Phylogenomics of Rapid Avian Radiations
Issue Date
2015-08-31Author
Oliveros, Carl Hirang
Publisher
University of Kansas
Format
124 pages
Type
Dissertation
Degree Level
Ph.D.
Discipline
Ecology & Evolutionary Biology
Rights
Copyright held by the author.
Metadata
Show full item recordAbstract
I use data from sequence capture of ultraconserved elements to resolve three rapid radiations in the avian tree of life and in the process gain insights on applying analytical strategies with gene tree-based coalescent methods (GCM). In Chapter 1, I explore analytical strategies that can be employed with GCMs to increase phylogenetic resolution and minimize highly supported conflicting results, including subsampling taxa to increase the number of gene trees analyzed, trimming sequences to eliminate sequence length heterogeneity, and filtering loci based on information content. These strategies are used to reconstruct a highly resolved and consistent phylogenetic hypothesis for the relatively young avian family, Zosteropidae. I show how conflicting results from different GCMs can arise from biases introduced by sequence length heterogeneity and uninformative loci that can lead to strongly supported incorrect estimates of phylogeny. In Chapter 2, I examine higher-level relationships in the enigmatic core Corvoidea group of Oscine passerines. A highly resolved phylogeny of core Corvoidea is recovered, with a majority of nodes receiving high support from both ML and coalescent analyses. I show that short sequence lengths do not bias species tree estimates of GCMs if informative sites are present in these sequences. In contrast, some samples that have longer sequence lengths compared to most taxa but shorter sequence lengths compared to taxa in its clade can also bias species tree estimates of GCMs.
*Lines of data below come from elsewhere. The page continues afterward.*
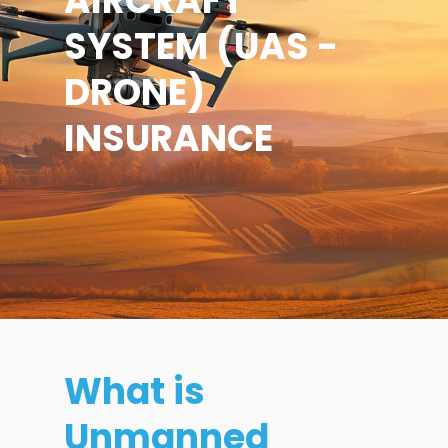
AIRCRAFT
SYSTEM (UAS -
DRONE)
INSURANCE
What is
Unmanned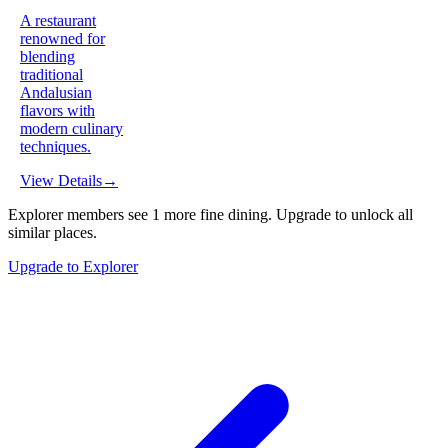
A restaurant
renowned for
blending
traditional
Andalusian
flavors with
modern culinary
techniques.
View Details
→
Explorer members see
1
more
fine dining
.
Upgrade to unlock all
similar places.
Upgrade to Explorer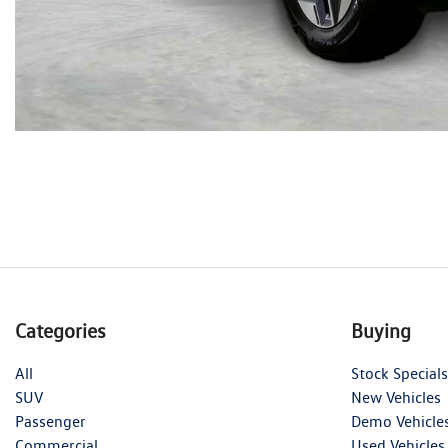
Categories
Buying
All
Stock Specials
SUV
New Vehicles
Passenger
Demo Vehicle
Commercial
Used Vehicles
In Chapter 3, I develop a hypothesis on the origins of the trogons (Trogonidae) based on a robust dated phylogeny estimated from thousands of genome-wide loci. I recover the first well-supported hypothesis of relationships among trogon genera. This topology, combined with the trogon fossil record, geologic, and climatic data, suggests an Old World origin in the Late Oligocene/Early Miocene for the crown group. In this iii chapter, I show that in some datasets in which loci have high information content, exclusion of less informative loci in analysis can lead to lower bootstrap support of species tree estimates of GCMs.